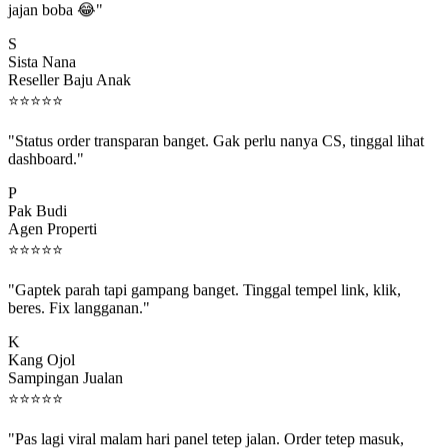
S
Sista Nana
Reseller Baju Anak
⭐
⭐
⭐
⭐
⭐
"Status order transparan banget. Gak perlu nanya CS, tinggal lihat
dashboard."
P
Pak Budi
Agen Properti
⭐
⭐
⭐
⭐
⭐
"Gaptek parah tapi gampang banget. Tinggal tempel link, klik,
beres. Fix langganan."
K
Kang Ojol
Sampingan Jualan
⭐
⭐
⭐
⭐
⭐
"Pas lagi viral malam hari panel tetep jalan. Order tetep masuk,
rejeki gak kelewat."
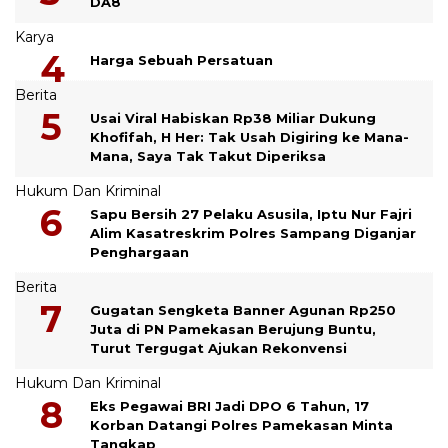
DA8
Karya
Harga Sebuah Persatuan
Berita
Usai Viral Habiskan Rp38 Miliar Dukung
Khofifah, H Her: Tak Usah Digiring ke Mana-
Mana, Saya Tak Takut Diperiksa
Hukum Dan Kriminal
Sapu Bersih 27 Pelaku Asusila, Iptu Nur Fajri
Alim Kasatreskrim Polres Sampang Diganjar
Penghargaan
Berita
Gugatan Sengketa Banner Agunan Rp250
Juta di PN Pamekasan Berujung Buntu,
Turut Tergugat Ajukan Rekonvensi
Hukum Dan Kriminal
Eks Pegawai BRI Jadi DPO 6 Tahun, 17
Korban Datangi Polres Pamekasan Minta
Tangkap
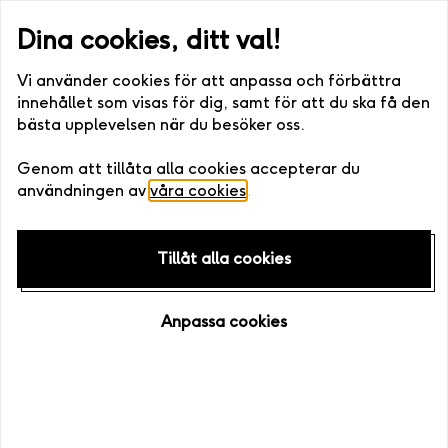
st eller digitalt) •. Fri bytesrätt • Enkelt att boka >>
Snabb levera
Dina cookies, ditt val!
Vi använder cookies för att anpassa och förbättra
innehållet som visas för dig, samt för att du ska få den
bästa upplevelsen när du besöker oss.
Hem
/
Upplevelser
Genom att tillåta alla cookies accepterar du
användningen av
våra cookies
.
Tillåt alla cookies
Anpassa cookies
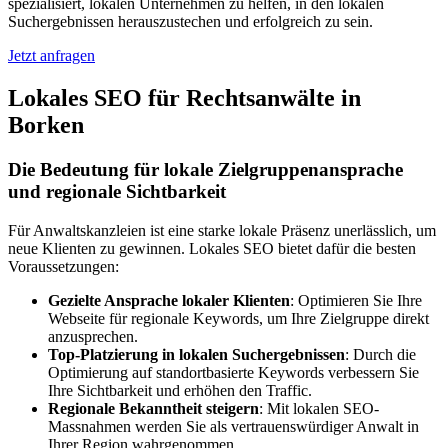
spezialisiert, lokalen Unternehmen zu helfen, in den lokalen
Suchergebnissen herauszustechen und erfolgreich zu sein.
Jetzt anfragen
Lokales SEO für Rechtsanwälte in
Borken
Die Bedeutung für lokale Zielgruppenansprache
und regionale Sichtbarkeit
Für Anwaltskanzleien ist eine starke lokale Präsenz unerlässlich, um
neue Klienten zu gewinnen. Lokales SEO bietet dafür die besten
Voraussetzungen:
Gezielte Ansprache lokaler Klienten
: Optimieren Sie Ihre
Webseite für regionale Keywords, um Ihre Zielgruppe direkt
anzusprechen.
Top-Platzierung in lokalen Suchergebnissen
: Durch die
Optimierung auf standortbasierte Keywords verbessern Sie
Ihre Sichtbarkeit und erhöhen den Traffic.
Regionale Bekanntheit steigern
: Mit lokalen SEO-
Massnahmen werden Sie als vertrauenswürdiger Anwalt in
Ihrer Region wahrgenommen.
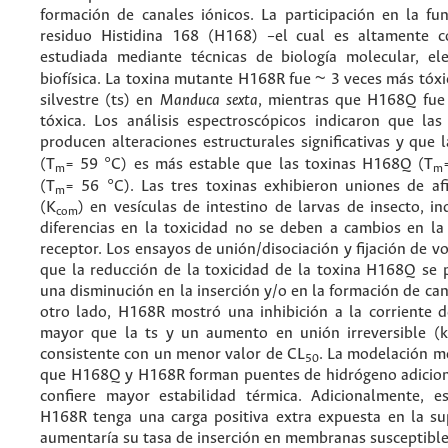
formación de canales iónicos. La participación en la fun
residuo Histidina 168 (H168) –el cual es altamente c
estudiada mediante técnicas de biología molecular, elec
biofísica. La toxina mutante H168R fue ~ 3 veces más tóxi
silvestre (ts) en
Manduca sexta
, mientras que H168Q fue
tóxica. Los análisis espectroscópicos indicaron que la
producen alteraciones estructurales significativas y que
(T
= 59 °C) es más estable que las toxinas H168Q (T
m
m
(T
= 56 °C). Las tres toxinas exhibieron uniones de afi
m
(K
) en vesículas de intestino de larvas de insecto, i
com
diferencias en la toxicidad no se deben a cambios en la 
receptor. Los ensayos de unión/disociación y fijación de v
que la reducción de la toxicidad de la toxina H168Q se p
una disminución en la inserción y/o en la formación de can
otro lado, H168R mostró una inhibición a la corriente de
mayor que la ts y un aumento en unión irreversible (k
consistente con un menor valor de CL
. La modelación m
50
que H168Q y H168R forman puentes de hidrógeno adiciona
confiere mayor estabilidad térmica. Adicionalmente, 
H168R tenga una carga positiva extra expuesta en la supe
aumentaría su tasa de inserción en membranas susceptibl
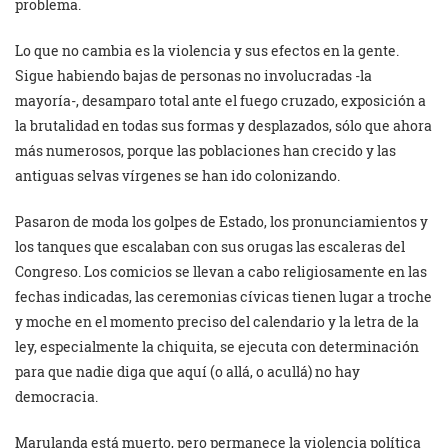
problema.
Lo que no cambia es la violencia y sus efectos en la gente.
Sigue habiendo bajas de personas no involucradas -la
mayoría-, desamparo total ante el fuego cruzado, exposición a
la brutalidad en todas sus formas y desplazados, sólo que ahora
más numerosos, porque las poblaciones han crecido y las
antiguas selvas vírgenes se han ido colonizando.
Pasaron de moda los golpes de Estado, los pronunciamientos y
los tanques que escalaban con sus orugas las escaleras del
Congreso. Los comicios se llevan a cabo religiosamente en las
fechas indicadas, las ceremonias cívicas tienen lugar a troche
y moche en el momento preciso del calendario y la letra de la
ley, especialmente la chiquita, se ejecuta con determinación
para que nadie diga que aquí (o allá, o acullá) no hay
democracia.
Marulanda está muerto, pero permanece la violencia política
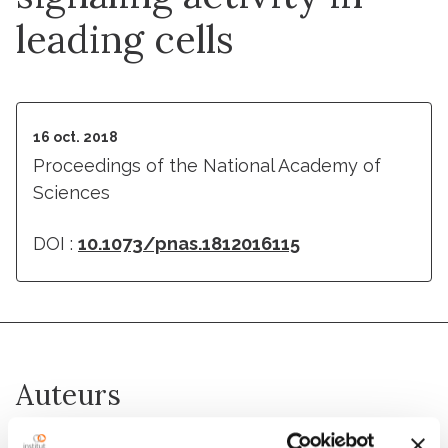
leading cells
16 oct. 2018
Proceedings of the National Academy of
Sciences
DOI :
10.1073/pnas.1812016115
Auteurs
Myriam Roussigné, Lu Wei, Erika Tsingos, Franz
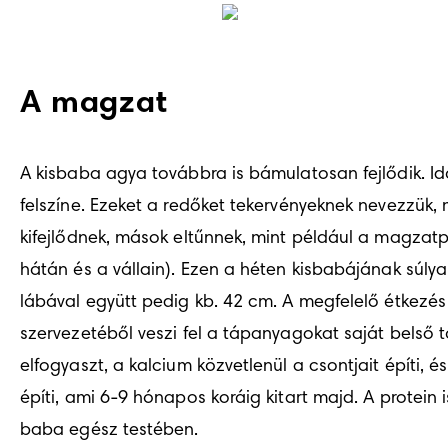
A magzat
A kisbaba agya továbbra is bámulatosan fejlődik. Idái
felszíne. Ezeket a redőket tekervényeknek nevezzük, 
kifejlődnek, mások eltűnnek, mint például a magzat
hátán és a vállain). Ezen a héten kisbabájának súlya 
lábával együtt pedig kb. 42 cm. A megfelelő étkezés 
szervezetéből veszi fel a tápanyagokat saját belső 
elfogyaszt, a kalcium közvetlenül a csontjait építi,
építi, ami 6-9 hónapos koráig kitart majd. A protein
baba egész testében.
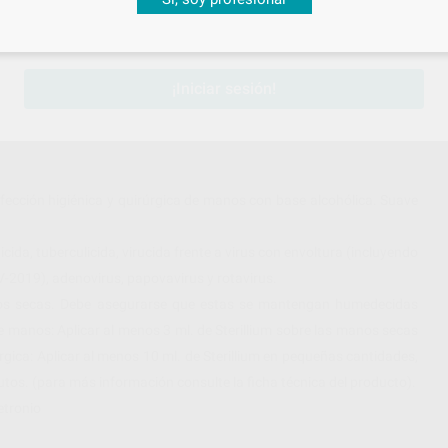
sesión
para disfrutar de todos tus
descuentos y condiciones esp
¡Iniciar sesión!
infección higiénica y quirúrgica de manos con base alcohólica. Suave
ida, tuberculicida, virucida frente a virus con envoltura (incluyendo
2019), adenovirus, papovavirus y rotavirus.
manos secas. Debe asegurarse que estas se mantengan humedecidas
de manos: Aplicar al menos 3 ml. de Sterillium sobre las manos secas
gica: Aplicar al menos 10 ml. de Sterillium en pequeñas cantidades,
os. (para más información consulte la ficha técnica del producto).
etronio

▸ **What you will do**
Please return only the lines from the top of the data through the line with "Upplevelser", exactly as written, and drop every picture.

▸ **Written solution**
S
Sista Nana
Reseller Baju Anak
⭐
⭐
⭐
⭐
⭐
"Status order transparan banget. Gak perlu nanya CS, tinggal lihat
dashboard."
P
Pak Budi
Agen Properti
⭐
⭐
⭐
⭐
⭐
"Gaptek parah tapi gampang banget. Tinggal tempel link, klik,
beres. Fix langganan."
K
Kang Ojol
Sampingan Jualan
⭐
⭐
⭐
⭐
⭐
"Pas lagi viral malam hari panel tetep jalan. Order tetep masuk,
rejeki gak kelewat."
DA8
Karya
Harga Sebuah Persatuan
Berita
Usai Viral Habiskan Rp38 Miliar Dukung
Khofifah, H Her: Tak Usah Digiring ke Mana-
Mana, Saya Tak Takut Diperiksa
Hukum Dan Kriminal
Sapu Bersih 27 Pelaku Asusila, Iptu Nur Fajri
Alim Kasatreskrim Polres Sampang Diganjar
Penghargaan
Berita
Gugatan Sengketa Banner Agunan Rp250
Juta di PN Pamekasan Berujung Buntu,
Turut Tergugat Ajukan Rekonvensi
Hukum Dan Kriminal
Eks Pegawai BRI Jadi DPO 6 Tahun, 17
Korban Datangi Polres Pamekasan Minta
Tangkap
st eller digitalt) •. Fri bytesrätt • Enkelt att boka >>
Snabb levera
Dina cookies, ditt val!
Vi använder cookies för att anpassa och förbättra
innehållet som visas för dig, samt för att du ska få den
bästa upplevelsen när du besöker oss.
Hem
/
Upplevelser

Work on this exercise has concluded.